● Your objective: Rewrite the text of the material below with "recommend" replaced by "suggest" and everything else unchanged. Leave the pictures out.

----- Extracted material

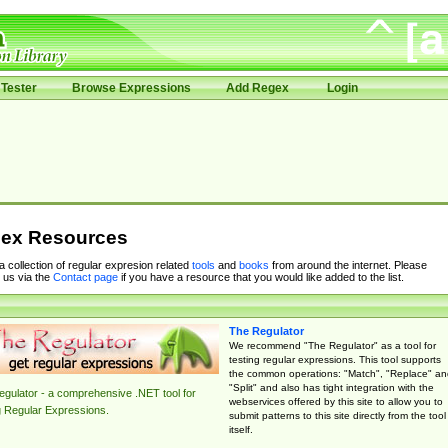
Tester
Browse Expressions
Add Regex
Login
ex Resources
 a collection of regular expresion related
tools
and
books
from around the internet. Please
 us via the
Contact page
if you have a resource that you would like added to the list.
The Regulator
We recommend "The Regulator" as a tool for
testing regular expressions. This tool supports
the common operations: "Match", "Replace" an
"Split" and also has tight integration with the
gulator - a comprehensive .NET tool for
webservices offered by this site to allow you to
g Regular Expressions.
submit patterns to this site directly from the tool
itself.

----------

● Result of this exercise:
Tester
Browse Expressions
Add Regex
Login
ex Resources
 a collection of regular expresion related
tools
and
books
from around the internet. Please
 us via the
Contact page
if you have a resource that you would like added to the list.
The Regulator
We suggest "The Regulator" as a tool for
testing regular expressions. This tool supports
the common operations: "Match", "Replace" an
"Split" and also has tight integration with the
gulator - a comprehensive .NET tool for
webservices offered by this site to allow you to
g Regular Expressions.
submit patterns to this site directly from the tool
itself.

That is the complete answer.